Have you ever struggled to identify letters from a distorted image or find all the pictures of fire hydrants or traffic lights? Or maybe you’ve been baffled by how simple it is to click on the checkbox to verify you are a human. Oftentimes, these tests either seem too easy for bots to do or too hard for humans to complete. Does CAPTCHA stop bots successfully? And if it does, how do they actually work at stopping them?
What is CAPTCHA?
Well, starting off, CAPTCHA which stands for Completely Automated Public Turing test to tell Computers and Humans Apart” is used to prevent bots from spamming websites by creating multiple accounts or posting several messages.
How are these tests able to successfully stop these bots? Well, originally, CAPTCHA tests were simple distorted text, which was images. If you have ever scanned the document and tried to ‘ctrl F’ something in the document, you may have realized that most programs cannot find text within an image and this is what CAPTCHA took advantage of.
People can read text on images but the computers were simply a conglomeration of random pixels. But as time passed along optical character recognition programs evolved, these tests became easier and easier for bots to crack and this is why the texting CAPTCHA became more and more distorted.

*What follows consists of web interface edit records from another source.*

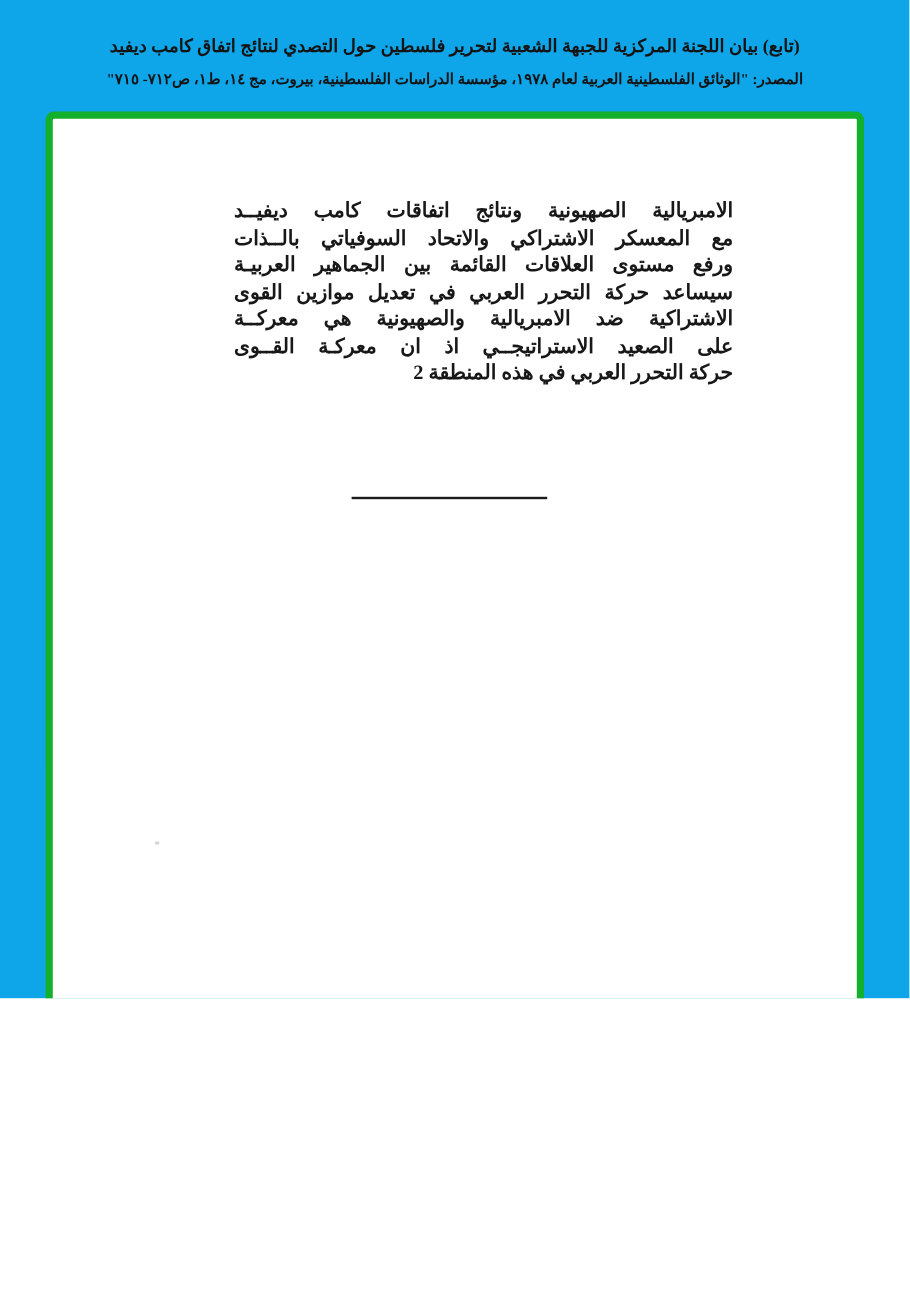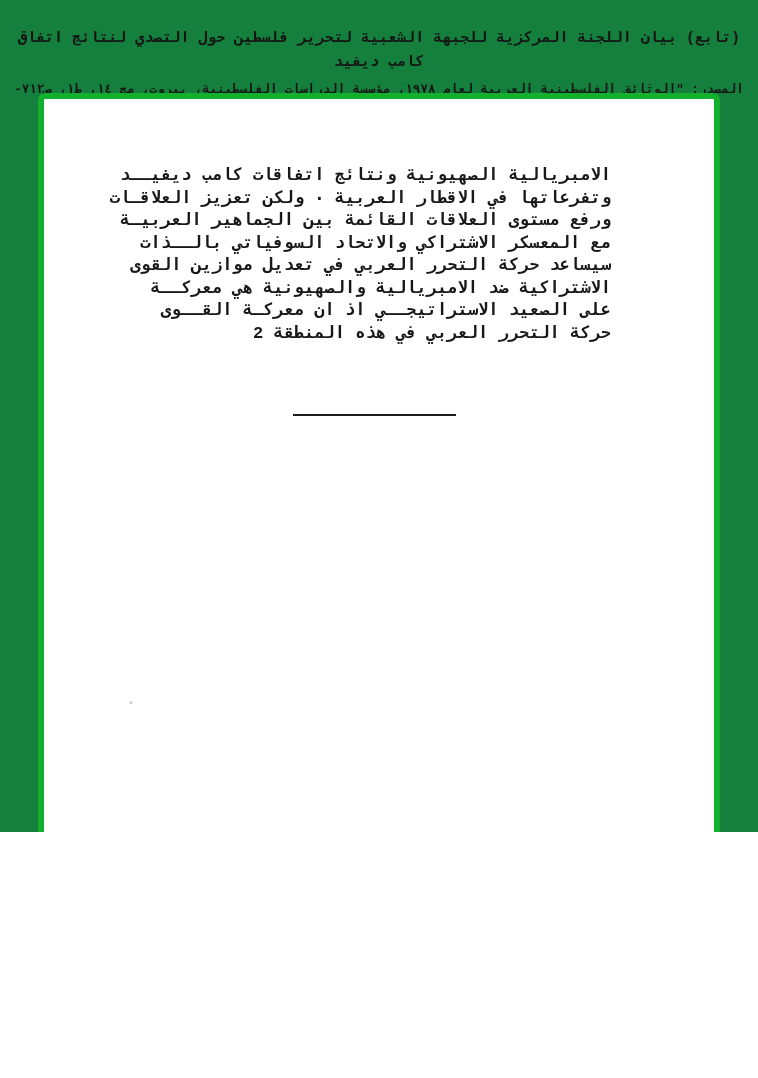--- a/index.html
+++ b/index.html
@@ -1,22 +1,22 @@
 <!DOCTYPE html>
 <html><head>
 <meta charset="utf-8">
 <style>
   * { margin: 0; padding: 0; box-sizing: border-box; }
   html, body { background: #ffffff; }
   .page {
     position: relative;
     width: 758px;
     height: 832px;
-    background: #15803d;
-    font-family: Liberation Mono, monospace;
+    background: #0ea5e9;
+    font-family: Liberation Serif, serif;
     color: #141414;
     overflow: hidden;
   }
   .header {
     position: absolute;
     top: 27px;
     left: 0;
     right: 0;
     text-align: center;
     direction: rtl;
@@ -100,23 +100,22 @@
 
   <div class="header">
     <div class="header-line1">(تابع)  بيان اللجنة المركزية للجبهة الشعبية لتحرير فلسطين حول التصدي لنتائج اتفاق كامب ديفيد</div>
     <div class="header-line2">المصدر: "الوثائق الفلسطينية العربية لعام ١٩٧٨، مؤسسة الدراسات الفلسطينية، بيروت، مج ١٤، ط١، ص٧١٢- ٧١٥"</div>
   </div>
 
   <div class="frame" style="border-color:#12b02c"></div>
 
   <div class="paragraph">
     <div class="pline">الامبريالية الصهيونية ونتائج اتفاقات كامب ديفيــد</div>
-    <div class="pline">وتفرعاتها في الاقطار العربية ٠ ولكن تعزيز العلاقـات</div>
+    <div class="pline">مع المعسكر الاشتراكي والاتحاد السوفياتي بالــذات</div>
     <div class="pline">ورفع مستوى العلاقات القائمة بين الجماهير العربيـة</div>
-    <div class="pline">مع المعسكر الاشتراكي والاتحاد السوفياتي بالــذات</div>
     <div class="pline">سيساعد حركة التحرر العربي في تعديل موازين القوى</div>
     <div class="pline">الاشتراكية ضد الامبريالية والصهيونية هي معركــة</div>
     <div class="pline">على الصعيد الاستراتيجــي اذ ان معركـة القــوى</div>
     <div class="pline last">حركة التحرر العربي في هذه المنطقة 2</div>
   </div>
 
   <div class="divider"></div>
 
   <div class="artifact-dot"></div>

If you ever struggled to correctly identify these distorted letters, well you’re not alone. At a point, these letters became so distorted in an effort to fight against advancing bots that they actually became too hard for humans to discern. In fact in 2014, before the switch to – ”I am NOT a robot” checkbox, computers got the CAPTCHA test right 99.8% of the time, while humans only got it right 33% of the time. So clearly, this was not keeping out the right demographic.
As a result after a few years of development, Google came out with reCAPTCHA as a replacement. This is what you usually come across today, the iconic I am NOT a robot checkbox, sometimes followed up by identifying crosswalks and traffic lights.
How Does CAPTCHA Work?
So how do these checkboxes work? They seem to be much easier than discerning distorted text. Well, Google doesn’t officially release a “how reCAPTCHA works” for obvious reasons but the community has, over the past couple of years, developed some surprisingly effective key points that Google uses to determine if you’re a human.
Starting off, when every CAPTCHA is presented to you the website tracks your mouse movements. See, we humans have a human behavior and are not very nimble with the mouse, we are unable to move it in a linear fashion at a constant speed. We often jitter or move it in an arc fashion with random spurts of speed, we may overshoot the check box and move our mouse back to click it on the edge. Before all of this, we may have taken a second or two to even realize where the check box is. See, the problem for robots is that they are too intelligent to make such stupid human errors. They are able to identify the check box within milliseconds, swiftly move them in a linear fashion, and then click on the center of them.
Does CAPTCHA Really Help?
Computers are extremely efficient but one place where they struggle a lot is in trying to replicate human behavior and this carries on to the following test as well. If you are asked to identify a crosswalk or traffic light, you may move a mouse over each slide and think about it for a couple of seconds before choosing one of the slides. A computer on the other hand would simply analyze an image in a split second and choose the correct slides.
As a result, Google isn’t checking if you click all the slides with crosswalks correctly but rather monitoring how you interact with the image. They may actually throw in traffic lights that are notoriously hard for humans to spot, so if you exhibit a human mouse behavior and miss one of the slides with traffic lights, you may actually still be a lot forward.
So essentially, Google realized that robots are much smarter than humans, so testing for intelligence simply would not work. As a result, the newer reCAPTCHA alternative basically tests if you exhibit behavior that is less than perfect. Ironically to get to reCAPTCHA, you have to act dumber than a computer would. But it’s not just how you interact with the images either.
Google also takes advantage of your recent activity on Google. Perhaps you misspelled a word as you were searching Google or maybe you clicked on several different links before landing on the page you are currently on. Furthermore, Google takes into account how often you create new accounts or try to post. Security researchers say that Google takes advantage of cookies, browser attributes, and traffic patterns. It also takes into account if you’re using a VPN or have anti-tracking extensions. These can actually all lead to you filing a reCAPTCHA. But all these methods of testing are just temporary.
Conclusion
Machine learning is constantly getting better and their ability to mimic human behavior will eventually be on point. So not only will both be able to analyze video, audio and images better than us, but also act as human as us. In fact, an engineering lead at Google claims as such blockades will only prove effective for another five to ten years. After this, we will most likely have to turn to constant tests running in the background as we surf the web.
So as a recap, bots had trouble completing CAPTCHA in the past as they were not capable of analyzing and successfully completing Turing tests. But as bots have gotten smarter, these tests have started to rely on human behavior to determine if a user is human. Currently, it is difficult for bots to emulate human behavior, but that too will one day change and then we will have to deal with constant monitoring. But that’s why bots can’t complete reCAPTCHA right now.